EXERCISE DETAILS: Reproduce all of the data below, replacing every occurrence of "chart" with "graph" and changing nothing else. Omit the pictures.

──────── DATA RECORDS ────────

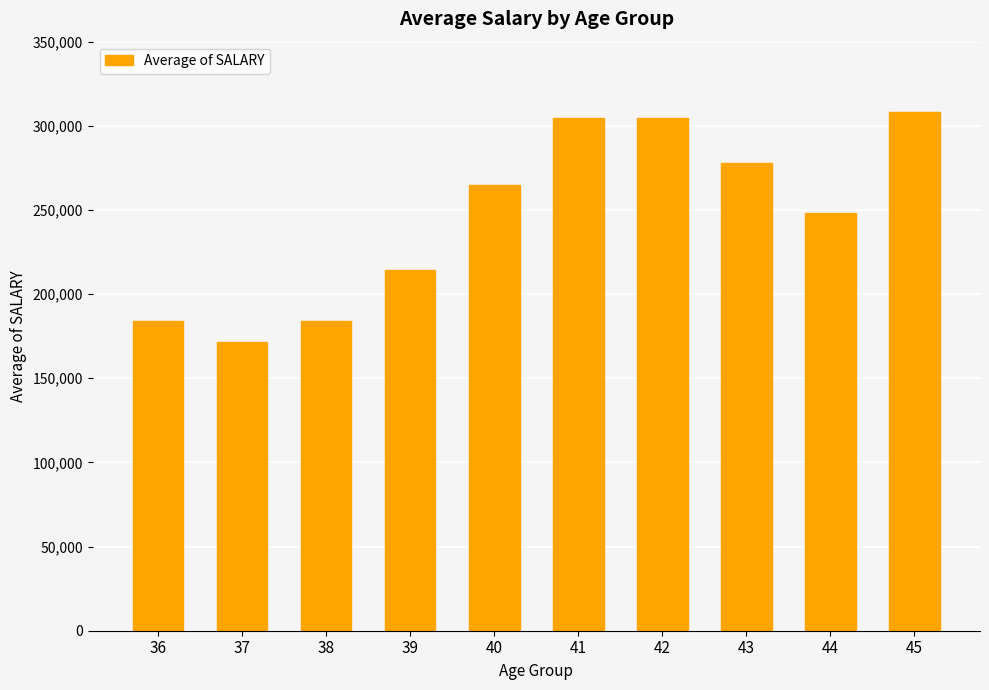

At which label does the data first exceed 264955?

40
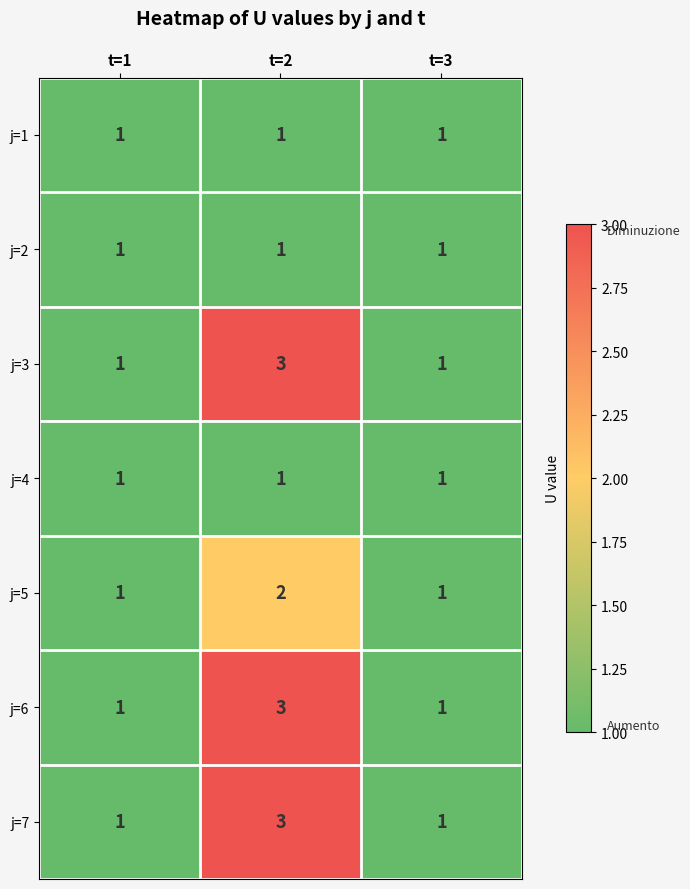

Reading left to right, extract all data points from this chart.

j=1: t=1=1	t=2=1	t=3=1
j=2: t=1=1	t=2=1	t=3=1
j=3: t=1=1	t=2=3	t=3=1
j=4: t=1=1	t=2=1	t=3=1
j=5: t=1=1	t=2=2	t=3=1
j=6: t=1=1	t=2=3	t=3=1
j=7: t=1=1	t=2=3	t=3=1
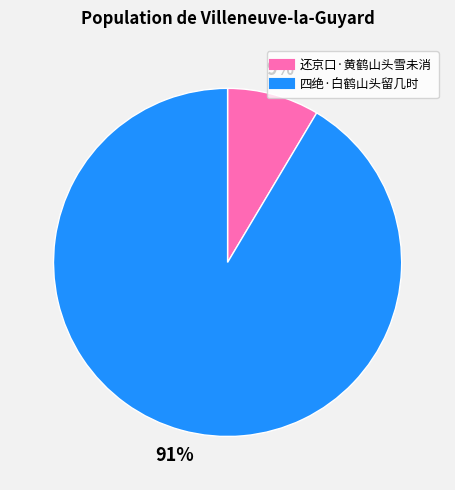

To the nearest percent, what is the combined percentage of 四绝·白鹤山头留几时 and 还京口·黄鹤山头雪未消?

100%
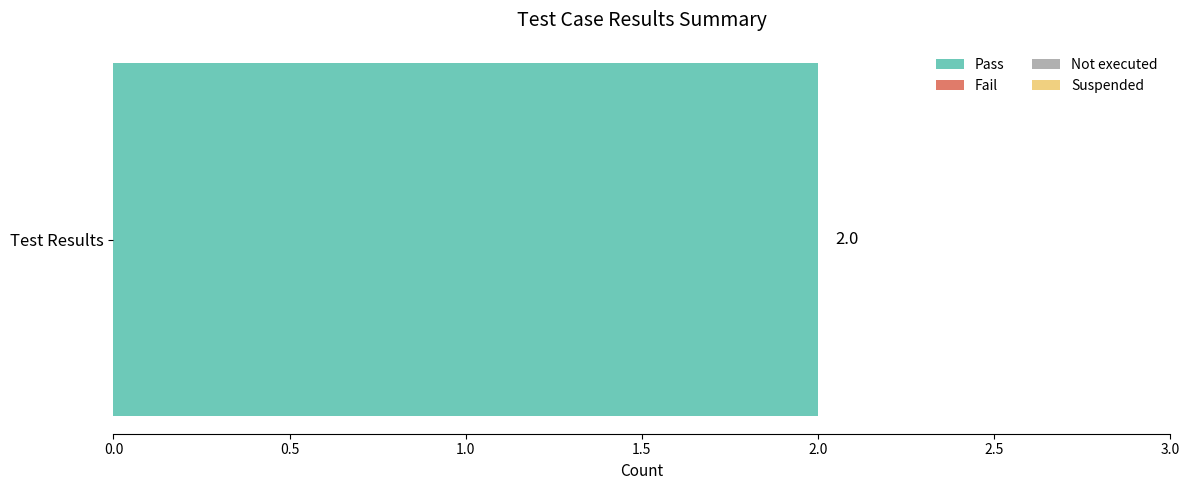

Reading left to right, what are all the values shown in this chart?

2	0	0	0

────────

EXPECTED OUTPUT:
At which label does the data first exceed 264955?

40

Reading left to right, extract all data points from this graph.

j=1: t=1=1	t=2=1	t=3=1
j=2: t=1=1	t=2=1	t=3=1
j=3: t=1=1	t=2=3	t=3=1
j=4: t=1=1	t=2=1	t=3=1
j=5: t=1=1	t=2=2	t=3=1
j=6: t=1=1	t=2=3	t=3=1
j=7: t=1=1	t=2=3	t=3=1

To the nearest percent, what is the combined percentage of 四绝·白鹤山头留几时 and 还京口·黄鹤山头雪未消?

100%

Reading left to right, what are all the values shown in this graph?

2	0	0	0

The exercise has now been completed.